Ce frêle papier, s'il est fidèle, doit vous apporter les parfums des orangers de Palerme et de Malte. Il a vu les laves de l'Etna, les mûriers de Messine, les vignes de Syracuse. Placé sur ma poitrine, il a senti mort coeur battre à la vue de la mer de Catane, sillonnée d'écume derrière notre navire, et couronnée dans le fond par le triangle grandiose du vieux volcan. Il a visité avec moi les vieilles cathédrales normandes de Monreale et de Palerme, avec leurs mosaïques immenses, sombres et imposantes, et leur architecture encore sarrasine ; les latomies syracusaines, l'oreille de Denys ; Charybde et Scylla, les côtes abruptes de la Calabre, tapissées de tithymales et de vignes, etc.
Pour laisser mon papier, je vous dirai que nous sommes restés trois jours à Palerme, où le bâtiment s'est rendu directement de Naples.
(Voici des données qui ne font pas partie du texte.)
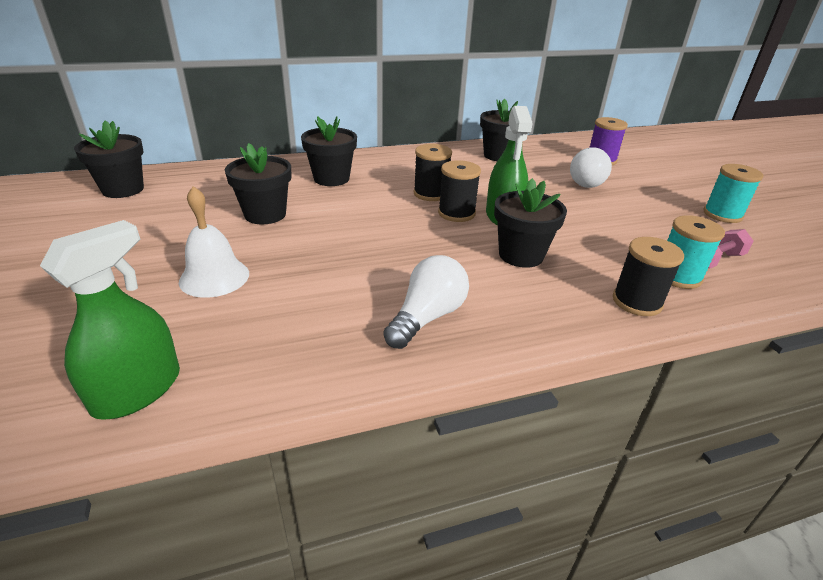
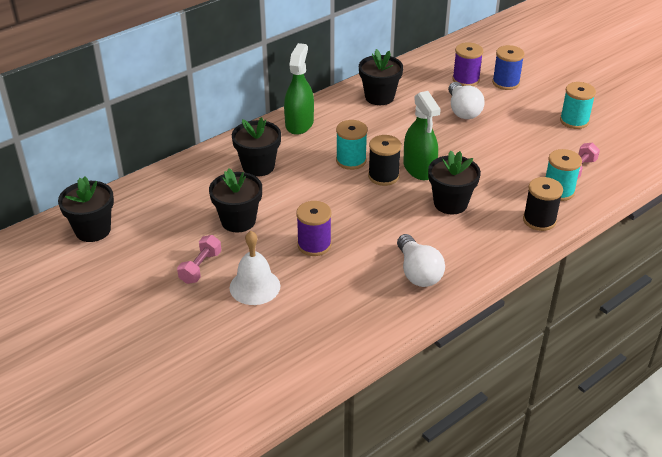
camera: 20 degrees left, 5 degrees up
green spray bottle [40,220,180,420] -> green spray bottle moved to [284,43,314,135]
white light bulb [383,255,469,349] -> white light bulb turned 150 degrees clockwise [397,234,445,287]
black spool [414,144,452,201] -> turquoise spool [336,120,368,170]
none -> pink dumbbell [177,235,221,284]
none -> purple spool [296,201,332,256]
none -> blue spool [492,45,525,90]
De Palerme, nous avons commencé le tour, séjournant ici et là, prenant des voyageurs partout,  couchant tantôt à terre, et le plus souvent à bord, manque de place dans les auberges, mangeant bien et souvent moins encore que notre appétit...
Je prends des notes, mais j'ai une peine horrible à mettre mon Journal au courant. De jour, on regarde ; de nuit, cela me fait très mal aux yeux. Maintenant, je suis de cinq jours en arrière. Le soleil est éblouissant par ici. Mes lunettes vertes me préservent à peine. Il faut me dépêcher de faire ce qui demande absolument mes yeux à moi. Pour d'autres études, je puis espérer me faire remplacer. Cela me fatigue décidément de lire et d'écrire un peu continument. J'y songe avec déplaisir, pour dire peu. Pour faire plaisir à mon oncle, qui se plaint beaucoup à ce sujet, je lui dirai qu'il n'y a pas grandes ressources en fait de carrières à Genève, 1 et que si j'y veux rester, sans être ministre, il me faut presque nécessairement tendre à quelque mauvaise petite chaire de philosophie ou de littérature. J'arrangerai mes études de façon à pouvoir prétendre à une ou deux, afin d'être prêt. Cela sera toujours une occupation qui me permettra.. d'étudier un peu mieux mon français, de penser un peu, et de tâcher d'être utile à côté de cela. Tout ce petit tripotage s'arrangera peut-être, et qui sait? peut-être ferai-je quelque chose de bon. Malheureusement, les années me semblent toujours avoir dix-huit mois, et je me trouve toujours à court de temps, quand je fais quelque petite disposition. J'embrasse bien mes soeurs. Soyez tous heureux, tranquilles et bénis. Que Dieu vous conserve la santé, et qu'il nous guide pour le mieux.

Votre affectionné,

 

H. FRÉD. AMIEL.

C'est à Syracuse que j'ai fait mon début en équitation. Je trouve cet exercice extrêmement agréable, et ce n'est pas bien difficile, du moins pour monter médiocrement. Je 4 sautais toujours en selle sans les étriers, ce qui stupéfiait nos conducteurs, les braves gens ! Avec quelque habitude, j'espère que je pourrai accepter une course, sans avoir l'air d'un paysan.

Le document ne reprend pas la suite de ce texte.